The baby’s private room contained an isolette (incubator), monitors, ventilator, and IV pumps, which were keeping him alive. Because he was so ill and needed such intensive care, I wasn’t assigned any other patients that night. I would be at his side all night, busy with medications, monitoring, treatments, and tests.
As the night wore on, I tried to imagine how I would feel if I were his mother. The heartache would have been unbearable.
I gently washed his face, touched his little hands and feet, gingerly changed and positioned him in a soft new blanket. I wondered what else I could do for my little patient. What would his mother do? What would Heavenly Father want me to do?
This precious, innocent little spirit would soon be returning to his Father in Heaven. I wondered if he was afraid. I thought of my own children. When they were young and scared, I had sung to them. “I Am a Child of God” was their favorite. Choking back tears, I sang to the baby.
As a nurse I saw the tubes and the blood, counted the rise and fall of the baby’s chest, listened to the beating of his heart, and watched the numbers on the monitors. As a Latter-day Saint I saw a celestial spirit and marveled at the plan of salvation.
As the night progressed, his health deteriorated. He eventually developed a condition that caused him to bleed into his lungs.

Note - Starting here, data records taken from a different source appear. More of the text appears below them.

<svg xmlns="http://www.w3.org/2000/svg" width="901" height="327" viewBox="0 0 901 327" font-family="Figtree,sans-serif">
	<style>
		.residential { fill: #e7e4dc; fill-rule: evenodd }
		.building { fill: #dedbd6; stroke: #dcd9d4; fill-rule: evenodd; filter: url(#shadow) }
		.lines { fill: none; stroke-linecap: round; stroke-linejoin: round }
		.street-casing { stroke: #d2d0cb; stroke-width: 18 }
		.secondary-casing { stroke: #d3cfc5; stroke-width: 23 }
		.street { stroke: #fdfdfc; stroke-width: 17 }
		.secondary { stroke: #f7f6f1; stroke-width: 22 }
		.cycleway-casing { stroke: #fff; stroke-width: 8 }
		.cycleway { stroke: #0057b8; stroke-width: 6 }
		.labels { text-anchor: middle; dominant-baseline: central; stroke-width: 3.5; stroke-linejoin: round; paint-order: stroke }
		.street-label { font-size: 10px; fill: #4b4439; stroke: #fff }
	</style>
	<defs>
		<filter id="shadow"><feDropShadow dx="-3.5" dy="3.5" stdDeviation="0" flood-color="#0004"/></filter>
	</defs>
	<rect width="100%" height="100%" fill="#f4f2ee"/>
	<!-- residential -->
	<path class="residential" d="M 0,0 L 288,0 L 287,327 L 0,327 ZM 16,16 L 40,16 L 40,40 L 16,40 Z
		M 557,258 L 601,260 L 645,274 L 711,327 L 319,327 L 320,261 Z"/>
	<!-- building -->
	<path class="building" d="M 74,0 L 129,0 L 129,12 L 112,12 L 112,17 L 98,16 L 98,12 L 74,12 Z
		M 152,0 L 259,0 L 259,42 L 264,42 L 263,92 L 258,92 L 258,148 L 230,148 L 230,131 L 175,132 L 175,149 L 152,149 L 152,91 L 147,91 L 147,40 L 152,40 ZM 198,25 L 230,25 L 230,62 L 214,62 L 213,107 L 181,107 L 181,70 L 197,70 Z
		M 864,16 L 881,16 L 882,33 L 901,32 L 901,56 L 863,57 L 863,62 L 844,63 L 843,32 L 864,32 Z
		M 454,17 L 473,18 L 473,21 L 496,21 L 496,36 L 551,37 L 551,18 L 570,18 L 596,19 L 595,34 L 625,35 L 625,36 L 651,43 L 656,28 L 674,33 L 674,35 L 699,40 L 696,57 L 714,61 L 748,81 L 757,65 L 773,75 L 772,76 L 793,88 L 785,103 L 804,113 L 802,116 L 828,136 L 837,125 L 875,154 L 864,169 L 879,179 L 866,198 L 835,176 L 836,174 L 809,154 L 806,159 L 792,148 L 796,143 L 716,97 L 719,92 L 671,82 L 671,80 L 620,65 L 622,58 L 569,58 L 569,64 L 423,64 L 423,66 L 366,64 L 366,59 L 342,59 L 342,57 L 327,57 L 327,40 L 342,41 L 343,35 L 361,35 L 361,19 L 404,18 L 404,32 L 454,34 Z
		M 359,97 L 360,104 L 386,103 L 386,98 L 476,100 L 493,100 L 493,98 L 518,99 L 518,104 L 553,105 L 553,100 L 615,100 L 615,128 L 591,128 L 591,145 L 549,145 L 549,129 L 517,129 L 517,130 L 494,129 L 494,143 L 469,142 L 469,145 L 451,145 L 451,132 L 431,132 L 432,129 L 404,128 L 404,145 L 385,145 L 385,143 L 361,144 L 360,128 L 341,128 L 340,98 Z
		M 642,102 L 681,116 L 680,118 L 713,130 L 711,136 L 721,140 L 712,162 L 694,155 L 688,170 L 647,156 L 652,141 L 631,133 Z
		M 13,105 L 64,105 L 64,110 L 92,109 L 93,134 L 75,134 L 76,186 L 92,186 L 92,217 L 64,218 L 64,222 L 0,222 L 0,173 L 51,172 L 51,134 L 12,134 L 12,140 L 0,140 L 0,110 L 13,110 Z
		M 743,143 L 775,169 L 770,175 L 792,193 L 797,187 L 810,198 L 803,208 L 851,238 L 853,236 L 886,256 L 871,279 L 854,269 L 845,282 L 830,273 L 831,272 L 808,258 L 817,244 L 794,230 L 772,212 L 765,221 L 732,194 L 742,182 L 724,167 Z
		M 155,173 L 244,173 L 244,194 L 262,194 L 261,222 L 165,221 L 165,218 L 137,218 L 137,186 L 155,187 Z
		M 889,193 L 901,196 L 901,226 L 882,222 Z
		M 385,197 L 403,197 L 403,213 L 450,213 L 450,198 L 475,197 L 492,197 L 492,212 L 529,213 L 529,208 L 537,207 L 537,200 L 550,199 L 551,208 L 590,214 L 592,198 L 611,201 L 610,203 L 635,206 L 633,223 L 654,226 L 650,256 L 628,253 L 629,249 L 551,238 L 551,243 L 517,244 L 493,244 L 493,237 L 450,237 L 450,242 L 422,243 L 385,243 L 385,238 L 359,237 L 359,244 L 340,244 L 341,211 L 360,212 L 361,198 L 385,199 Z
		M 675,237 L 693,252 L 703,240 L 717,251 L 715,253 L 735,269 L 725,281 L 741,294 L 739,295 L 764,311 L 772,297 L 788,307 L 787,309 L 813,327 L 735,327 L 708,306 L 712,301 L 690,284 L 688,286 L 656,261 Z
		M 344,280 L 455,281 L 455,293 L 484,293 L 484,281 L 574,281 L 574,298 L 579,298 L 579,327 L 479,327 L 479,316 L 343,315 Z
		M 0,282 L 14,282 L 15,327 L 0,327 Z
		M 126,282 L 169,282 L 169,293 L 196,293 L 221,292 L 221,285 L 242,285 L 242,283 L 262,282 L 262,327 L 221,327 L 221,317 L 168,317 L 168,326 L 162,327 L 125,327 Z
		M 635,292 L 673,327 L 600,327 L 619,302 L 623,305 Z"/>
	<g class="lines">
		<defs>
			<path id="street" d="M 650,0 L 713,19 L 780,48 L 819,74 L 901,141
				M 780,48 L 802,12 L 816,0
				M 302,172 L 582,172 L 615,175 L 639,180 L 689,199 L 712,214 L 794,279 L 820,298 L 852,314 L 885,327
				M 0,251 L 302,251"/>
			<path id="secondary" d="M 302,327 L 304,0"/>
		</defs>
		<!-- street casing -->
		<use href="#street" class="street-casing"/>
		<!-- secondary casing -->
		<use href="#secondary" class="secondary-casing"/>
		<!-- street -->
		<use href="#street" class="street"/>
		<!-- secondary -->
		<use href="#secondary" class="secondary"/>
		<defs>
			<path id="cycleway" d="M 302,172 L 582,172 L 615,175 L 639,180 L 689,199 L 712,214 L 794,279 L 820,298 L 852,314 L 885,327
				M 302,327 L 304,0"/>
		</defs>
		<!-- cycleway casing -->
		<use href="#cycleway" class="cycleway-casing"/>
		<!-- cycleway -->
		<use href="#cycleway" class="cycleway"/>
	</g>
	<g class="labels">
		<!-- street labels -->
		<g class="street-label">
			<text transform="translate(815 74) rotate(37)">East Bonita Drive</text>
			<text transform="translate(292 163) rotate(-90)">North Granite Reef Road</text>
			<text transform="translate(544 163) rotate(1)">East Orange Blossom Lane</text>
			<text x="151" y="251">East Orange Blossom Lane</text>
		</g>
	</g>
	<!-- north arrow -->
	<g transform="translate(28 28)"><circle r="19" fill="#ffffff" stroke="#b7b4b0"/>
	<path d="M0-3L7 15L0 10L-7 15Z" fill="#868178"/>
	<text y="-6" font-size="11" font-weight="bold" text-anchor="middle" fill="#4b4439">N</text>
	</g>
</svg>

In the morning my little patient slipped silently through the veil. He left his mother’s arms and was “taken home to that God who gave [him] life” (Alma 40:11).
I grew closer to the Savior and Heavenly Father that night. I developed a greater understanding of the Lord’s love for mankind—and His love for me. I was reminded, even surprised, by the depth of love I felt for Him. And I felt a desire to be more kind, more gentle, more forgiving, more compassionate—more like Him—one day and one heartbeat at a time.